> **PROVIDED DATA**:
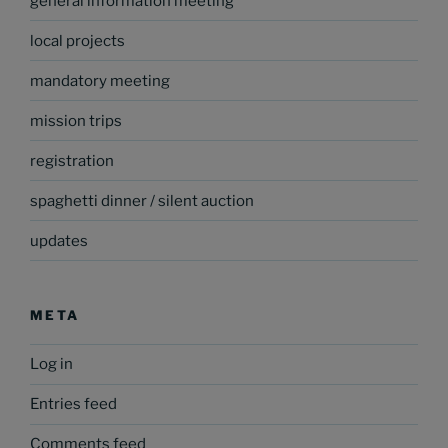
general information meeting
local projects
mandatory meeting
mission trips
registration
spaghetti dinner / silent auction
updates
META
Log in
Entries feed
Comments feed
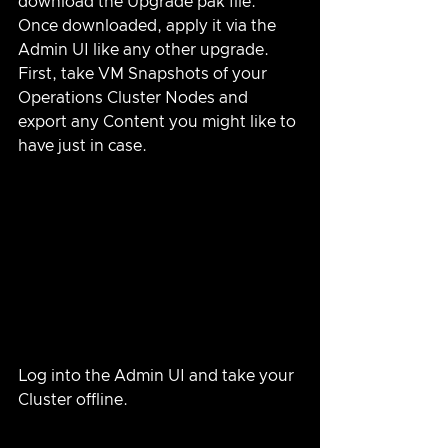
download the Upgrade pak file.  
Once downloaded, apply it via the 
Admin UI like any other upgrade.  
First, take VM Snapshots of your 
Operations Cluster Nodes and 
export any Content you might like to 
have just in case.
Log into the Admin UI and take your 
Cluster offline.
* * *
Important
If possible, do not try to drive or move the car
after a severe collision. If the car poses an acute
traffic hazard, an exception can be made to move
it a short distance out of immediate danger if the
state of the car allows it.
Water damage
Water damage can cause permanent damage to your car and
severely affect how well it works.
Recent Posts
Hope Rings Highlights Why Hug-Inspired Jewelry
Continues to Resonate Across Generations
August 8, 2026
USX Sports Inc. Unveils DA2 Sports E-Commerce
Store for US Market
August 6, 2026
--
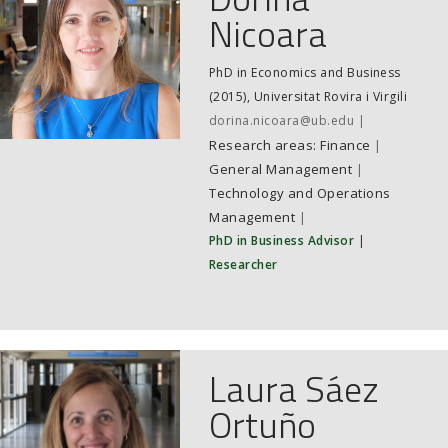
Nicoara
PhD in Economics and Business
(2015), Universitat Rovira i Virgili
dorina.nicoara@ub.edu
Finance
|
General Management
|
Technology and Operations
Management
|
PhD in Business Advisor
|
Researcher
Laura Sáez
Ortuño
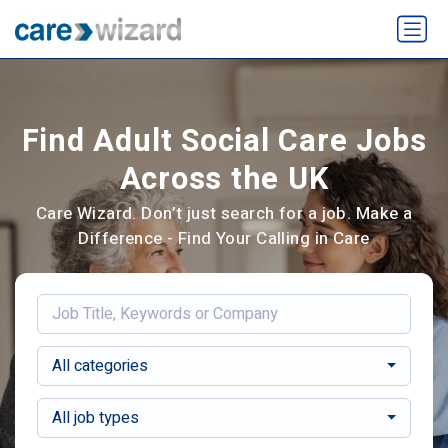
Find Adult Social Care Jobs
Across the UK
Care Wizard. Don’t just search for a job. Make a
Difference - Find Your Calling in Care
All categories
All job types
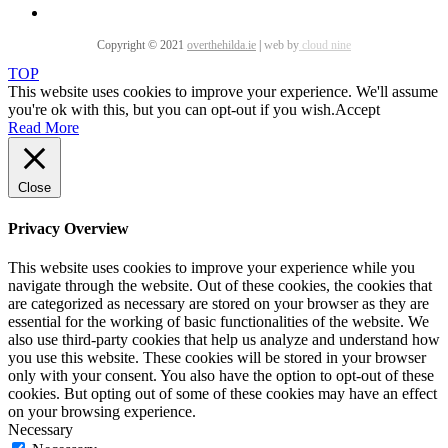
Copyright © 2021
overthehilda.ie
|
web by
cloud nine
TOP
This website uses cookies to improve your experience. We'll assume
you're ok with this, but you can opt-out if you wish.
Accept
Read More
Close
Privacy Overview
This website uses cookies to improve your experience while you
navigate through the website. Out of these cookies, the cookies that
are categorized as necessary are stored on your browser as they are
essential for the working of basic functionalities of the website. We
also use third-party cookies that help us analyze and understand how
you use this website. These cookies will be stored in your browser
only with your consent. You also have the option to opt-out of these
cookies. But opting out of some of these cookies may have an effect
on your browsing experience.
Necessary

> **ACTIVITY**:
Please print, word for word, the lines starting with the one containing "general information meeting" and going on through the line containing "Cluster offline.", with both of those lines included. Leave the pictures out of your answer.

> **RESPONSE TO THE TASK**:
general information meeting
local projects
mandatory meeting
mission trips
registration
spaghetti dinner / silent auction
updates
META
Log in
Entries feed
Comments feed
download the Upgrade pak file.  
Once downloaded, apply it via the 
Admin UI like any other upgrade.  
First, take VM Snapshots of your 
Operations Cluster Nodes and 
export any Content you might like to 
have just in case.
Log into the Admin UI and take your 
Cluster offline.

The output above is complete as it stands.